# [Texte fourni]
Une qualité complémentaire du détachement et de l’absence de passion, c’est le discernement. Cette faculté doit également être entraînée. Comme le souligne Alice Bailey, le discernement peut commencer par le fait de distinguer entre le bien et le mal dans le monde, mais il doit évoluer, pour en arriver à faire la distinction entre une situation qui est correcte dans un contexte étroit, et une situation qui est correcte dans un contexte plus large, i.e. entre un principe moins inclusif et plus inclusif.

Nous pouvons également nous entraîner à situer les événements dans un contexte le plus large possible, en cherchant à détecter leur relation à l’égard du Plan évolutionnaire d’amour et de lumière pour l’humanité tel qu’il existe dans le Mental Divin. Il s’agit pour une part de la capacité de prendre du recul par rapport à la vision à court terme qui aveugle le soi individuel – et aussi, semble-t-il, beaucoup la pensée économique et politique – et considérer les événements en tant que partie séquentielle de l’histoire de l’évolution de la conscience humaine. Dans son article « une Merveilleuse Victoire » l’historien et militant actif Howard Zinn, décédé récemment, nous prémunit contre le fait de penser que le statu quo va forcément perdurer. En nous efforçant d’élargir notre vision sur des cycles de temps plus longs, nous avons une meilleure chance de détecter les idées du Plan Divin en voie d’émergence.

Alors pour résumer, nous pourrions dire que les observateurs entraînés prennent position fermement dans la conscience, sans être perturbés par les événements extérieurs, en regardant en haut et en aidant ici bas. En regardant vers le haut, ils reconnaissent les Idées et le besoin de les transformer en Idéaux. En même temps, ils sont conscients des limitations des Idéologies (une forme de mirage) – là où les idéaux sont cristallisés en des formes rigides et inflexibles, de sorte que l’afflux de nouvelles idées est bloqué. Et il existe en prime la tentation pour les personnes à s’identifier exclusivement à des idéologies spécifiques – « Je suis socialiste », « Je suis libertaire », etc.. – en devenant ainsi davantage aveugles aux valeurs d’autres Idéaux. Ainsi, les observateurs s’entraînent à s’affranchir des œillères idéologiques, une initiative dont l’homme d’état Vaclav Havel se fait l’écho dans son livre Méditations d’Eté [1].

Les observateurs entraînés aident ici bas, en demeurant à part de l’écume des événements qui font de la mousse à la surface, et des turbulences des émotions qui sont si souvent le moteur des pensées du public. En voyant au travers des mirages de l’époque, ils perçoivent les courants sous-jacents à la conscience qui modèlent l’évolution de la culture et de la civilisation. Ainsi, leur travail contribue à illuminer la conscience de l’humanité, en la libérant des modes de pensées obsolètes.

(Contenus enregistrés)
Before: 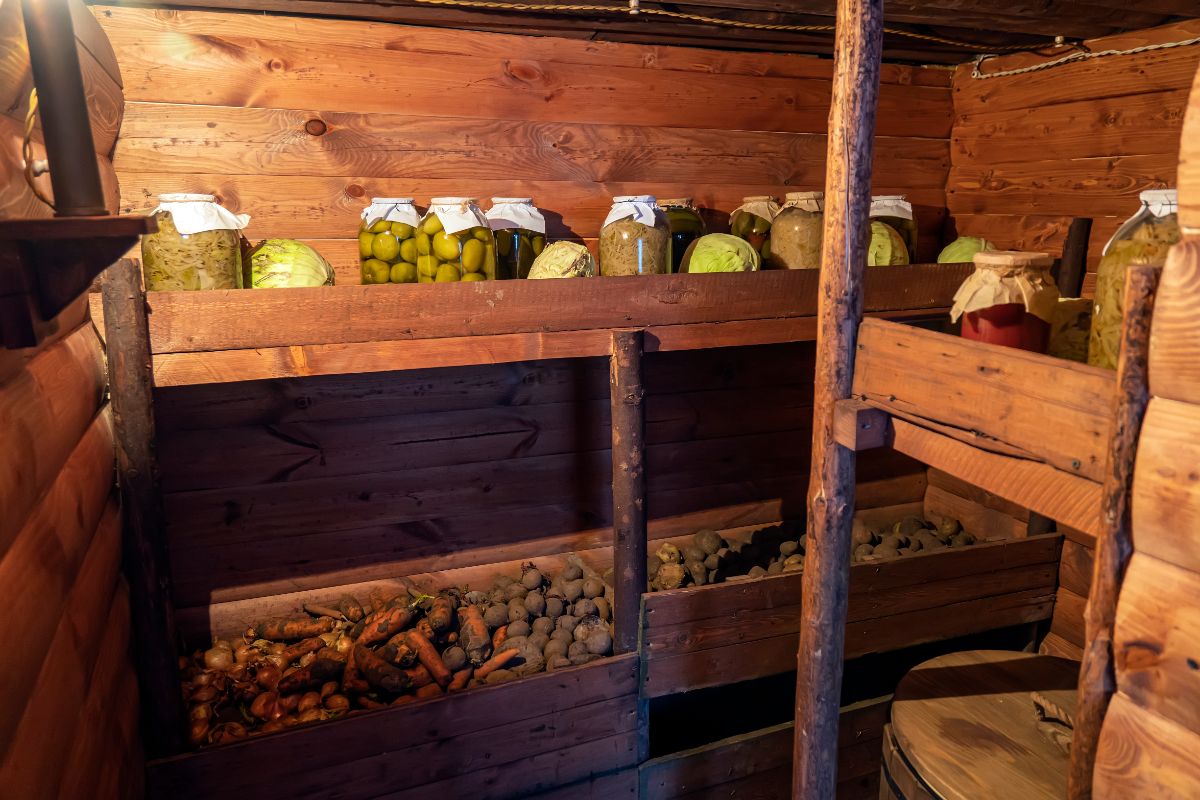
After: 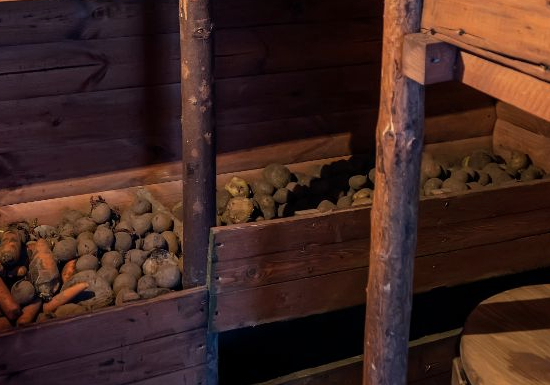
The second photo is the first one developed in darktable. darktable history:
contrast brightness saturation: saturation -0.1
crop: left 35.99%, top 45.863%, right 18.094%, bottom 5.939%
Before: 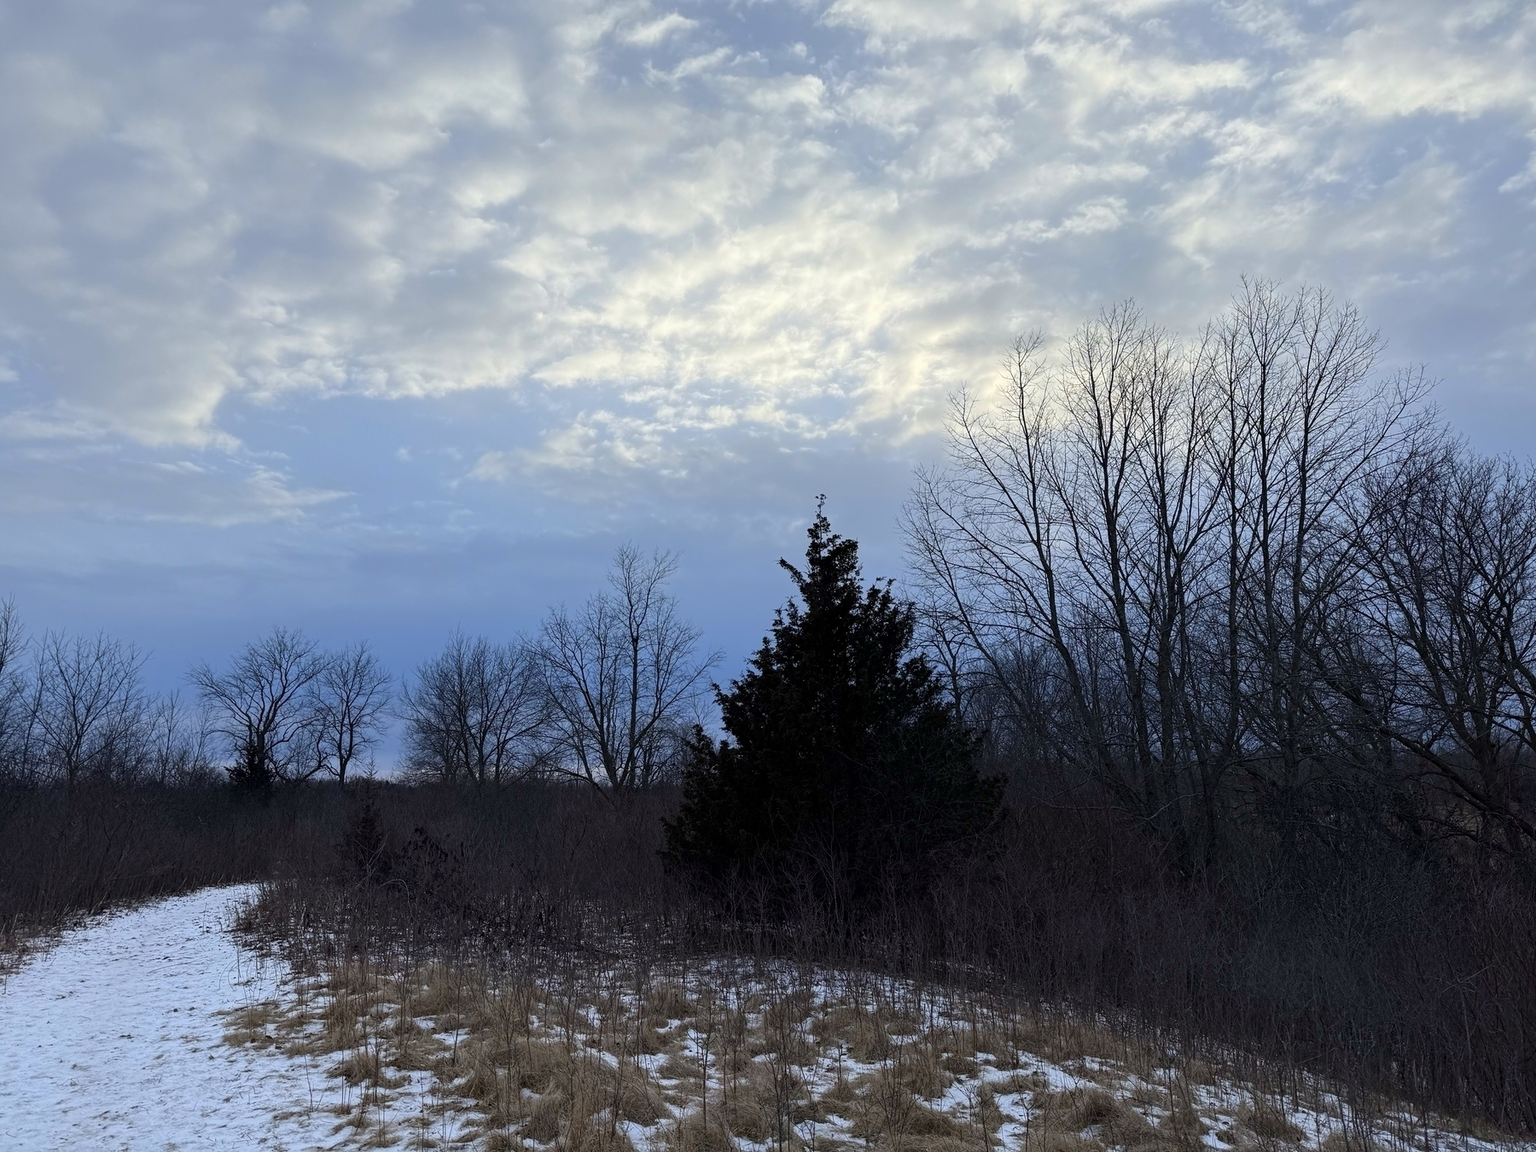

# [Consigne]
Dressez la liste de toutes les personnes nommées dans le texte fourni.

# [Corrigé]
- Alice Bailey
- Howard Zinn
- Vaclav Havel